La musique traditionnelle va revêtir ses beaux vêtements authentiques ce samedi 11 mars à Abidjan. Et c’est l’Institut français (anciennement CCF) qui sera le théâtre de cette nuit de la fête de la chanson du terroir. Ce sera, pour les puristes, les adeptes de la musique traditionnelle telle que exécutée depuis les temps anciens, un moment d’intenses émotions.

Samedi soir, outre les chansonniers Gballou Wétia, Yoro Gouboh, le groupe BCMA Zaouli de Zuénoula, le public de l’Institut français aura l’occasion d’apprécier la mythique formation bété Zétchéligba. Tête d’affiche de ce grand rendez-vous, ce dernier groupe qui arrive tout droit de Kpapékou (Ouragahio) va gratifier les spectateurs de quelques merveilles de pièces, d’envolées lyriques qui ont fait sa renommée ces 27 dernières années.

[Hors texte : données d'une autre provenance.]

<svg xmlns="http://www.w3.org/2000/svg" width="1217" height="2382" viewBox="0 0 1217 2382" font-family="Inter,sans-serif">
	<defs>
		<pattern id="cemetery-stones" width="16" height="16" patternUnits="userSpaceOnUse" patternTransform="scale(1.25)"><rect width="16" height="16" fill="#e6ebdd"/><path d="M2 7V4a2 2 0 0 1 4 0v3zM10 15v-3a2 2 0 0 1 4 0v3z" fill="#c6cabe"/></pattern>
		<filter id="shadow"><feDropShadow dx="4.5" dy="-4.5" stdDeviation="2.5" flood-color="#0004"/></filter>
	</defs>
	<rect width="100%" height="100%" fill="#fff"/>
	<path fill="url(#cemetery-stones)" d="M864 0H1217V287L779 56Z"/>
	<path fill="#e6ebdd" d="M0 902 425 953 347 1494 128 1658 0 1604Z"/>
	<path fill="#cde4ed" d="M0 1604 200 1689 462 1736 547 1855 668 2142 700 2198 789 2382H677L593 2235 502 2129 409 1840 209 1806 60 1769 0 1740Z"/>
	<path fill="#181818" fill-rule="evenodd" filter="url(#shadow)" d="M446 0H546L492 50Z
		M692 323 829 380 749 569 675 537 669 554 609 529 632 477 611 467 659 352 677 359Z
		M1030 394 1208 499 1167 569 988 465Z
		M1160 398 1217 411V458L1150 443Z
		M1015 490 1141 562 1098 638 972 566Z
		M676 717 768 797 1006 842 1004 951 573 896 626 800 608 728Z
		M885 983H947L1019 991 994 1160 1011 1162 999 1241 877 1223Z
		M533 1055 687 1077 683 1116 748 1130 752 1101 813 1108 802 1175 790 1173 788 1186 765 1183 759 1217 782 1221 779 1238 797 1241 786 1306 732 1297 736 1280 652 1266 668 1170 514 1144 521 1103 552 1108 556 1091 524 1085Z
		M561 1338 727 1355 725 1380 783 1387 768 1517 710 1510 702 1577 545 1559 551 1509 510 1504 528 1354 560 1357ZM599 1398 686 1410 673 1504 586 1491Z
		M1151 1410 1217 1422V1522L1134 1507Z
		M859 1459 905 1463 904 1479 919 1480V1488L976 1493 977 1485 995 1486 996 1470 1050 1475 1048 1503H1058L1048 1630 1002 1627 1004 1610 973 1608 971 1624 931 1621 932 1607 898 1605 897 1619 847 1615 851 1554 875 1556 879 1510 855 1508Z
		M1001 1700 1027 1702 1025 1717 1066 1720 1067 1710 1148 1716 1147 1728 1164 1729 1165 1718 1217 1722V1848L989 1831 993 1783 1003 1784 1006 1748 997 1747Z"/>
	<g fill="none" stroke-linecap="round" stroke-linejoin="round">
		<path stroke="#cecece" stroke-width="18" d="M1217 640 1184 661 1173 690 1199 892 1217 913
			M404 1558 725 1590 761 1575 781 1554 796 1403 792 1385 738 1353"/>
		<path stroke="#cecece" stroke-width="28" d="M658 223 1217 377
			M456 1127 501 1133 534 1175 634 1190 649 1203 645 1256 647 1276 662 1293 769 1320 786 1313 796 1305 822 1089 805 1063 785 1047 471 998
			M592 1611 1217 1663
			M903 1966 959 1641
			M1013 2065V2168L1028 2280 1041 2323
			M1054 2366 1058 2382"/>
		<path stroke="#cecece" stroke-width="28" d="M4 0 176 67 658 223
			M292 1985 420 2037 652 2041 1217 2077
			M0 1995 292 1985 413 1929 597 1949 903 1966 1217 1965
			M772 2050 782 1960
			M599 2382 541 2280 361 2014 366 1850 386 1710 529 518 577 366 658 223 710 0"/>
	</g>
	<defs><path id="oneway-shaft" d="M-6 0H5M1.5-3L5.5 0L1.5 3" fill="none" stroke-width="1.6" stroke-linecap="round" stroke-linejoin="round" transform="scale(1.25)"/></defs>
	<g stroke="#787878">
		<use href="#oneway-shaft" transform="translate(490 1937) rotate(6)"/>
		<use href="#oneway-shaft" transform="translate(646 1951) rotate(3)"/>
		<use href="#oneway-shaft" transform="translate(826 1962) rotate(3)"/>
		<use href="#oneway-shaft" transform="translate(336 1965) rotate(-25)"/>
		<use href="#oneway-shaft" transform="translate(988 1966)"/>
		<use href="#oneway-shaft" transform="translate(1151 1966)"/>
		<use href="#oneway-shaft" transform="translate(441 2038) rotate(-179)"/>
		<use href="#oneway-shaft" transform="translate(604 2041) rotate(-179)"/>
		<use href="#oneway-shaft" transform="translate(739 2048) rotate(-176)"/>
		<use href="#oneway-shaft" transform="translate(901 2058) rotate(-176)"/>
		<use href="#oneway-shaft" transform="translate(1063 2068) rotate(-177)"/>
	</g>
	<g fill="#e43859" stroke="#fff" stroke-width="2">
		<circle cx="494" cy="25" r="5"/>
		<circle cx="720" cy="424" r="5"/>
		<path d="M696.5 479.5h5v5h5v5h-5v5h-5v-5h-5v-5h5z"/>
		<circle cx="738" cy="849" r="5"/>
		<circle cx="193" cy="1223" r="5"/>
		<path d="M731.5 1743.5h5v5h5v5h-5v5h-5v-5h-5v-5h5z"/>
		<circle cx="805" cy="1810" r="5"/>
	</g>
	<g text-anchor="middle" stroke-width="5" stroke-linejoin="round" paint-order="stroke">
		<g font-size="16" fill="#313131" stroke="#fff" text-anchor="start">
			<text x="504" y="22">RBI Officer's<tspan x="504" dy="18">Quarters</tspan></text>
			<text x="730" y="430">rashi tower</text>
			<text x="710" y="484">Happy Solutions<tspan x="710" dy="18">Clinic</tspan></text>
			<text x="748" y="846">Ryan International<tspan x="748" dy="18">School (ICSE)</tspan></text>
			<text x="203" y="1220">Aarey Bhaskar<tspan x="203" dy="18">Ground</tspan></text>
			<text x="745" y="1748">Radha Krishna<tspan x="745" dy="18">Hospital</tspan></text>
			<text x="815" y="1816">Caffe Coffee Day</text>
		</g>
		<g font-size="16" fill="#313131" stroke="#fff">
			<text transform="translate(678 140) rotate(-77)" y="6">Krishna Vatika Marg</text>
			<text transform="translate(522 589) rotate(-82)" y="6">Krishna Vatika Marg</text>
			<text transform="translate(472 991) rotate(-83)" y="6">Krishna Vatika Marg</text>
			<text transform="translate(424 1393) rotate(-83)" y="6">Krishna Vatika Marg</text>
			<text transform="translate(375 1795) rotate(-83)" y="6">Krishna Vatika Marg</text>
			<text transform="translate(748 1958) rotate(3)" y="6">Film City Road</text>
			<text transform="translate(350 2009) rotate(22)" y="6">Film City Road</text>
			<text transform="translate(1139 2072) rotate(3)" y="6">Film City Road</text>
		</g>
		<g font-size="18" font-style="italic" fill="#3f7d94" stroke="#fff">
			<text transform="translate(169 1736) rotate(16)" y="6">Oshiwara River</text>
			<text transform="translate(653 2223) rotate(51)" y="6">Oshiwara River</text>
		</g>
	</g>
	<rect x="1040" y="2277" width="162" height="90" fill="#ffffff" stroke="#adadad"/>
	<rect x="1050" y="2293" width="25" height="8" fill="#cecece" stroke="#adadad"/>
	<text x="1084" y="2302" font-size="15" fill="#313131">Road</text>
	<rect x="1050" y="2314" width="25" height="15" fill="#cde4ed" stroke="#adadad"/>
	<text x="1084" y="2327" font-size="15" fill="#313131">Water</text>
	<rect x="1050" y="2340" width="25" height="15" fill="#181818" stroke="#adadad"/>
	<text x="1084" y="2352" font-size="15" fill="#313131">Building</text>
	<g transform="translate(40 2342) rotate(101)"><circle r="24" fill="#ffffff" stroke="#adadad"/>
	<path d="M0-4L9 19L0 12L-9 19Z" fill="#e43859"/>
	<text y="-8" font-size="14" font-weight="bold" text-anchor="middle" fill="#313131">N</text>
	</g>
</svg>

C’est le 3 mars 1990 qu’est né le groupe Zétchéligba par la volonté de Dali Aka Benjamin soutenu par Zoubou Bohui Bernard. Son idée, c’était de perpétuer la tradition du gbégbé. C’est-à-dire le gbégbé pur et dur, authentique, tel que sorti des entrailles de la culture bété. Par le chant et par les pas de danse. «Le gbégbé que nous faisons, c’est ce que nous avons vu faire nos parents avant. C’est ça», souligne Séry Bayoro Mathias, lead vocal de ce groupe numéro un en pays bété. Nos chants rendent hommage à des gens qui ont fait de grandes choses, nous saluons des hauts faits, et nous critiquons aussi ce qui est mal. Sans vouloir nuire à qui que ce soit. Nous disons juste ce qui est la vérité.»

 

Le Zétchéligba se compose de 16 membres, chanteurs, danseurs, instrumentistes y compris. Rendez-vous est pris avec eux ce samedi à 20h à l’Institut français.